| Exercise input |
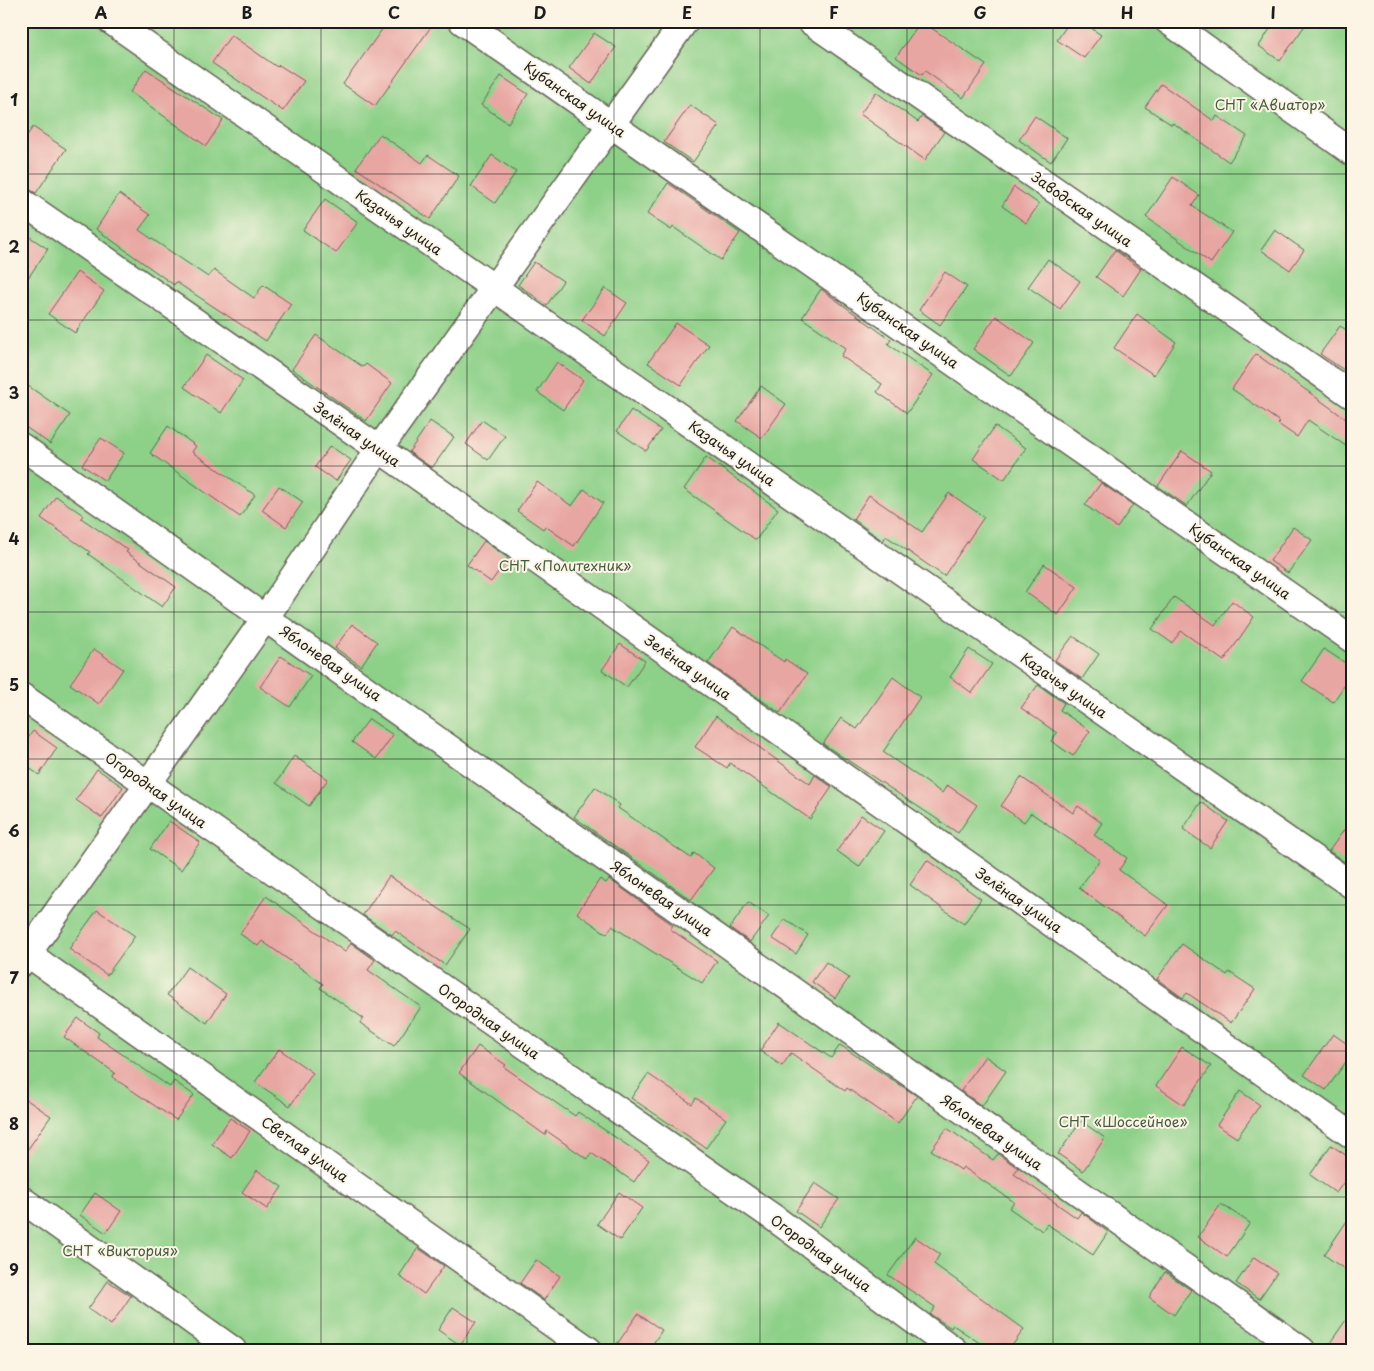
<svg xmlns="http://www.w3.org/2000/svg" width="1374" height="1371" font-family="'Playpen Sans',sans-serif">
  <rect width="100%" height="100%" fill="#fcf5e5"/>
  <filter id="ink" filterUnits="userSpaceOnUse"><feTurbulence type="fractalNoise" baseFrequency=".02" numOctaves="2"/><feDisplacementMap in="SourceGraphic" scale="10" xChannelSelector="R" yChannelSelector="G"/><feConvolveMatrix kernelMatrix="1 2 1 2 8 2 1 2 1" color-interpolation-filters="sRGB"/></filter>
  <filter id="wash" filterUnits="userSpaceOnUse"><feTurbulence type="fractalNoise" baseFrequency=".0096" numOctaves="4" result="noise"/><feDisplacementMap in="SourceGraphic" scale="20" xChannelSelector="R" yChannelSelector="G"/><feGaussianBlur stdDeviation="1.12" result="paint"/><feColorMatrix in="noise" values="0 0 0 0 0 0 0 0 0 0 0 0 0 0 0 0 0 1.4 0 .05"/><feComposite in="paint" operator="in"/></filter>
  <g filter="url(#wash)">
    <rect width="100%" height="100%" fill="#efe3c4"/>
    <path fill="#8dd088" stroke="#547652" d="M21,21H1353V1350H21Z"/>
    <g id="blocks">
      <path fill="#e8a6a2" d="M388,21H435L375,106L343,84Z
        M921,21L986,65L963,98L925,71L922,75L896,57Z
        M1070,21H1081L1101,35L1084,58L1057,40Z
        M1275,21H1308L1280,61L1259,46Z
        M594,33L616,47L591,84L569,68Z
        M231,35L277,67L279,65L304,81L283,111L212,63Z
        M146,69L223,120L206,146L130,92Z
        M501,76L528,94L508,123L481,105Z
        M1161,84L1214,121L1217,116L1247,136L1229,162L1173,123L1172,125L1145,107Z
        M876,92L918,122L922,116L944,132L925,160L860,114Z
        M690,105L719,125L693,162L664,142Z
        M1035,116L1067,138L1051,162L1019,140Z
        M33,127L66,149L36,193L21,185V144Z
        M380,134L422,163L428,155L459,176L430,219L356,168Z
        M492,155L516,172L495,203L471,186Z
        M1173,177L1199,195L1192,206L1232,232L1211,263L1146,217Z
        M668,183L740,233L721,260L673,227L671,230L647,214Z
        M1014,187L1039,204L1026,223L1002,206Z
        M119,194L150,215L139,230L208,277L214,270L254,298L263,285L291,304L266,341L176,282L174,285L96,229Z
        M325,199L358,222L336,253L303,230Z
        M1275,230L1304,250L1290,270L1261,250Z
        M21,231L48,249L21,288Z
        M1115,250L1141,269L1123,296L1096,277Z
        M1048,259L1080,281L1060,309L1028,287Z
        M534,262L563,281L547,305L518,285Z
        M77,272L104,291L75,333L48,314Z
        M945,272L967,287L940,325L919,310Z
        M605,288L627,303L605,336L582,320Z
        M821,289L891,340L888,344L933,375L907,413L877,392L882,384L841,356L846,348L802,318Z
        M1137,314L1176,342L1154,375L1114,348Z
        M996,316L1034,343L1011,376L973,349Z
        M676,323L709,345L681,385L648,363Z
        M1340,326L1353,334V376L1320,354Z
        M316,335L363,367L366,364L392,383L366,421L292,369Z
        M1256,354L1353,424V451L1308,420L1297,437L1278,424L1280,422L1232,389Z
        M206,355L243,380L221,413L184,387Z
        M557,362L583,380L563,410L537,392Z
        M21,381L70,415L50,444L21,424Z
        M761,386L786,404L762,438L737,421Z
        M631,410L661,430L646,451L617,431Z
        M482,420L505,436L488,460L466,444Z
        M430,421L454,437L432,468L409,452Z
        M168,426L196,446L192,452L255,495L240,517L150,453Z
        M995,426L1026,448L1004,480L973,459Z
        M101,438L124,453L105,481L82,465Z
        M330,446L351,460L336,481L315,467Z
        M1182,451L1211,471L1187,506L1158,486Z
        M706,457L778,509L756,540L684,489Z
        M537,482L572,506L584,489L603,503L574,546L545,526L543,529L517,511Z
        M1101,483L1133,505L1117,528L1085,505Z
        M279,486L303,502L286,527L262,510Z
        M949,493L984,517L944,576L886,536L883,541L853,519L869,495L922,532Z
        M56,496L83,515L81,518L128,550L126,552L176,587L162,607L88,554L90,552L41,518Z
        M1293,527L1312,540L1288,573L1270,561Z
        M484,541L508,558L491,582L467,565Z
        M1044,564L1077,587L1058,615L1025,592Z
        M1174,597L1215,625L1232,601L1254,617L1224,661L1181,631L1172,643L1152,629Z
        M352,624L377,642L361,666L335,648Z
        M733,627L784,662L785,659L807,674L780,713L708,663Z
        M1073,636L1099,654L1082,679L1055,660Z
        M620,644L645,661L627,687L602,670Z
        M94,649L123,669L99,704L70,684Z
        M969,649L992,664L972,693L950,677Z
        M1324,649L1353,668V673L1333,702L1302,681Z
        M281,656L311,676L290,707L260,687Z
        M893,677L920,697L883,752L942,793L947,785L977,805L958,833L823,744L841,718L857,729Z
        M1038,685L1064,703L1060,710L1090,731L1073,756L1051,741L1057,733L1021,708Z
        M716,716L810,784L815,775L832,787L810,819L730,763L727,768L695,747Z
        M369,719L393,735L376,759L352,742Z
        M33,731L57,748L39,775L21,762V748Z
        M294,756L328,779L309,806L276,783Z
        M97,769L123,787L102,818L76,800Z
        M1021,777L1073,813L1078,806L1102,823L1094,835L1127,858L1119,870L1168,905L1145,936L1079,888L1100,860L1031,813L1024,822L1001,806Z
        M595,787L620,805L618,808L691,858L694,853L714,868L691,900L574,817Z
        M1201,802L1228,821L1210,848L1183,829Z
        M861,815L884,831L859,867L837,851Z
        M1353,817V868L1329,851Z
        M169,821L200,842L181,870L150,849Z
        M927,860L981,899L964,924L910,885Z
        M389,876L470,929L445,965L395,931L392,935L363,915Z
        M600,879L606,883L609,879L673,925L670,929L717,961L702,983L612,926L607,934L577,913Z
        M266,896L345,952L351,943L375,960L368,970L421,1007L394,1046L360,1023L363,1018L320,988L323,984L262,941L258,946L240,934Z
        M748,902L769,916L750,942L730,928Z
        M97,910L135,936L107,975L69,949Z
        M785,919L808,935L796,954L772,938Z
        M1182,944L1227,975L1229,972L1255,989L1231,1023L1187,993L1183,998L1157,979Z
        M826,962L849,978L835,998L812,982Z
        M187,967L226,994L207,1023L167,995Z
        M78,1018L99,1033L97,1037L170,1087L174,1081L194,1095L176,1120L112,1077L115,1073L64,1037Z
        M779,1022L831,1058L840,1045L917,1096L898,1123L847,1088L845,1091L791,1053L782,1066L760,1051Z
        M1333,1034L1353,1048V1052L1326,1090L1304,1075Z
        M478,1046L506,1065L504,1067L575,1116L578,1112L649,1160L634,1182L591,1153L587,1159L547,1131L545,1135L459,1073Z
        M1182,1047L1211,1066L1184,1105L1156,1086Z
        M279,1049L313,1073L290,1106L255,1082Z
        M985,1056L1006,1071L982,1106L961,1091Z
        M648,1074L692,1104L696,1098L726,1119L706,1148L631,1098Z
        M1240,1091L1260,1105L1237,1138L1217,1125Z
        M21,1096L51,1116L21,1159Z
        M230,1118L250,1131L232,1158L212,1144Z
        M1081,1121L1105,1138L1083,1171L1058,1154Z
        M947,1128L993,1160L998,1154L1018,1168L1014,1174L1077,1218L1081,1212L1108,1232L1093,1255L1047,1224L1042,1231L1009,1208L1014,1202L963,1167L961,1170L931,1150Z
        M1331,1145L1353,1160V1169L1336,1193L1310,1175Z
        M257,1170L282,1187L267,1209L242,1192Z
        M815,1183L839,1199L819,1227L796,1211Z
        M619,1192L642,1208L620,1240L597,1224Z
        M95,1193L121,1211L106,1233L80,1215Z
        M1221,1204L1250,1223L1227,1257L1198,1237Z
        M1353,1212V1275L1324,1255Z
        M915,1237L940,1254L934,1264L1024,1329L1009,1350H990L953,1325L951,1328L930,1314L935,1307L888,1275Z
        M418,1248L444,1266L424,1294L399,1276Z
        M1254,1257L1277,1273L1259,1299L1236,1283Z
        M536,1260L560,1276L544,1300L520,1283Z
        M1165,1272L1191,1290L1174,1315L1149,1297Z
        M108,1281L131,1296L111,1325L88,1309Z
        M453,1307L476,1322L460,1345L438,1330Z
        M1353,1310V1350H1325Z
        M638,1314L662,1330L649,1350H613Z"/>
    </g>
  </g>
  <g filter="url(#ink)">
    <use href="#blocks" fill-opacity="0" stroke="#666257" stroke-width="1"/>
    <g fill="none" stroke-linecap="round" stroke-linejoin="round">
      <defs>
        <path id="minor" d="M111,21L1353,886
          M462,21L1353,640
          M810,21L1353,396
          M1168,21L1353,153
          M21,201L379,449L1353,1136
          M21,446L1302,1350
          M21,696L774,1218L954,1350
          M21,949L589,1350
          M21,963L266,617L379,449L685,21
          M21,1199L233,1350"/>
      </defs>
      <use href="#minor" stroke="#666257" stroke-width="29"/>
      <use href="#minor" stroke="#fff" stroke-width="26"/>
    </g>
  </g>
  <path fill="none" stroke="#1c1c1c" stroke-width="1" stroke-opacity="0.55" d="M174,21V1350M321,21V1350M467,21V1350M614,21V1350M760,21V1350M907,21V1350M1053,21V1350M1200,21V1350M21,174H1353M21,320H1353M21,466H1353M21,612H1353M21,759H1353M21,905H1353M21,1051H1353M21,1197H1353"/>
  <g text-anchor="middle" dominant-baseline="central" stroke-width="4" stroke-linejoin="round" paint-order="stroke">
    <g font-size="14" fill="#1c1c1c" stroke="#fcf5e5">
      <text transform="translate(575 99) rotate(35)">Кубанская улица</text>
      <text transform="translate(1082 209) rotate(35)">Заводская улица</text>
      <text transform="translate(399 222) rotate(35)">Казачья улица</text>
      <text transform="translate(908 330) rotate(35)">Кубанская улица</text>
      <text transform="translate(357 434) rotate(35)">Зелёная улица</text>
      <text transform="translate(732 453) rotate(35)">Казачья улица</text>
      <text transform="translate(1240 561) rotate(35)">Кубанская улица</text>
      <text transform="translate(331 663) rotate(35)">Яблоневая улица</text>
      <text transform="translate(688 667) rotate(35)">Зелёная улица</text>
      <text transform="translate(1064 685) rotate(35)">Казачья улица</text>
      <text transform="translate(156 790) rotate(35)">Огородная улица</text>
      <text transform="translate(662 898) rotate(35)">Яблоневая улица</text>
      <text transform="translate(1019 900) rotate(35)">Зелёная улица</text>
      <text transform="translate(489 1021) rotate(35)">Огородная улица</text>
      <text transform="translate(992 1132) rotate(35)">Яблоневая улица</text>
      <text transform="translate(305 1149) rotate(35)">Светлая улица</text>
      <text transform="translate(821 1253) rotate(36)">Огородная улица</text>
    </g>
    <g font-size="14" fill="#445b42" stroke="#fcf5e5">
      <text x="1270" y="104">СНТ «Авиатор»</text>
      <text x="565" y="565">СНТ «Политехник»</text>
      <text x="1123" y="1121">СНТ «Шоссейное»</text>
      <text x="120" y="1250">СНТ «Виктория»</text>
    </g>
  </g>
  <rect width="1374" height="1371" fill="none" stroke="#fcf5e5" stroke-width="55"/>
  <rect x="28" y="28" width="1318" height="1316" fill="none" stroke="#1c1c1c" stroke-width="2"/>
  <g font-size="16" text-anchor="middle" font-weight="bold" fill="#1c1c1c">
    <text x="101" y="19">A</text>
    <text x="247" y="19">B</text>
    <text x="394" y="19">C</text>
    <text x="540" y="19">D</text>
    <text x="687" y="19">E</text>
    <text x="834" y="19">F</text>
    <text x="980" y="19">G</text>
    <text x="1127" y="19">H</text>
    <text x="1273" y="19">I</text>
    <text x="14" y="106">1</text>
    <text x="14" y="253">2</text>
    <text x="14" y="399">3</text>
    <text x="14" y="545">4</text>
    <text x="14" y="691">5</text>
    <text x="14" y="837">6</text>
    <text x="14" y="984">7</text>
    <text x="14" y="1130">8</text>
    <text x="14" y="1276">9</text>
  </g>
</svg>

| What to produce |
Would you copy out each line of the records above where the word "baseFrequency" occurs?

| Expected output |
  <filter id="ink" filterUnits="userSpaceOnUse"><feTurbulence type="fractalNoise" baseFrequency=".02" numOctaves="2"/><feDisplacementMap in="SourceGraphic" scale="10" xChannelSelector="R" yChannelSelector="G"/><feConvolveMatrix kernelMatrix="1 2 1 2 8 2 1 2 1" color-interpolation-filters="sRGB"/></filter>
  <filter id="wash" filterUnits="userSpaceOnUse"><feTurbulence type="fractalNoise" baseFrequency=".0096" numOctaves="4" result="noise"/><feDisplacementMap in="SourceGraphic" scale="20" xChannelSelector="R" yChannelSelector="G"/><feGaussianBlur stdDeviation="1.12" result="paint"/><feColorMatrix in="noise" values="0 0 0 0 0 0 0 0 0 0 0 0 0 0 0 0 0 1.4 0 .05"/><feComposite in="paint" operator="in"/></filter>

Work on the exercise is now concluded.